→ **YOUR ASSIGNMENT**
Take the data that sits below and write it out again exactly.

Saved data entries
○ ○ ○

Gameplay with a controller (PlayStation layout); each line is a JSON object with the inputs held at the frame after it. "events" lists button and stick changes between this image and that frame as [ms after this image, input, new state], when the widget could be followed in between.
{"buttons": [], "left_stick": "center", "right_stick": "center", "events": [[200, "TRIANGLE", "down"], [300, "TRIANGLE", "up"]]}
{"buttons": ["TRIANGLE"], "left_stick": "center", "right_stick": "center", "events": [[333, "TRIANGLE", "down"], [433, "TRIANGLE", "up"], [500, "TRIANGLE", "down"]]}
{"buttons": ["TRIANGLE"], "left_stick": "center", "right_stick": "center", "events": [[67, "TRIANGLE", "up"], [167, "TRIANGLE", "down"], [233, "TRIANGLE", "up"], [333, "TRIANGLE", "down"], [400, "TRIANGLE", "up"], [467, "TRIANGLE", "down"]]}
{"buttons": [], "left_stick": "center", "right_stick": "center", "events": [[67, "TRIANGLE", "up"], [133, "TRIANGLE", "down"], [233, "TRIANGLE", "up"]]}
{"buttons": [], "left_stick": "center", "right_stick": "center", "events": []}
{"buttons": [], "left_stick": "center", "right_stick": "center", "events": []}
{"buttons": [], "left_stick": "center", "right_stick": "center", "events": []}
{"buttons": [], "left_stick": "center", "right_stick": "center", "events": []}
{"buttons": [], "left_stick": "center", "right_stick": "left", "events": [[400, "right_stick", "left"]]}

○ ○ ○

→ **REPLY**
Gameplay with a controller (PlayStation layout); each line is a JSON object with the inputs held at the frame after it. "events" lists button and stick changes between this image and that frame as [ms after this image, input, new state], when the widget could be followed in between.
{"buttons": [], "left_stick": "center", "right_stick": "center", "events": [[200, "TRIANGLE", "down"], [300, "TRIANGLE", "up"]]}
{"buttons": ["TRIANGLE"], "left_stick": "center", "right_stick": "center", "events": [[333, "TRIANGLE", "down"], [433, "TRIANGLE", "up"], [500, "TRIANGLE", "down"]]}
{"buttons": ["TRIANGLE"], "left_stick": "center", "right_stick": "center", "events": [[67, "TRIANGLE", "up"], [167, "TRIANGLE", "down"], [233, "TRIANGLE", "up"], [333, "TRIANGLE", "down"], [400, "TRIANGLE", "up"], [467, "TRIANGLE", "down"]]}
{"buttons": [], "left_stick": "center", "right_stick": "center", "events": [[67, "TRIANGLE", "up"], [133, "TRIANGLE", "down"], [233, "TRIANGLE", "up"]]}
{"buttons": [], "left_stick": "center", "right_stick": "center", "events": []}
{"buttons": [], "left_stick": "center", "right_stick": "center", "events": []}
{"buttons": [], "left_stick": "center", "right_stick": "center", "events": []}
{"buttons": [], "left_stick": "center", "right_stick": "center", "events": []}
{"buttons": [], "left_stick": "center", "right_stick": "left", "events": [[400, "right_stick", "left"]]}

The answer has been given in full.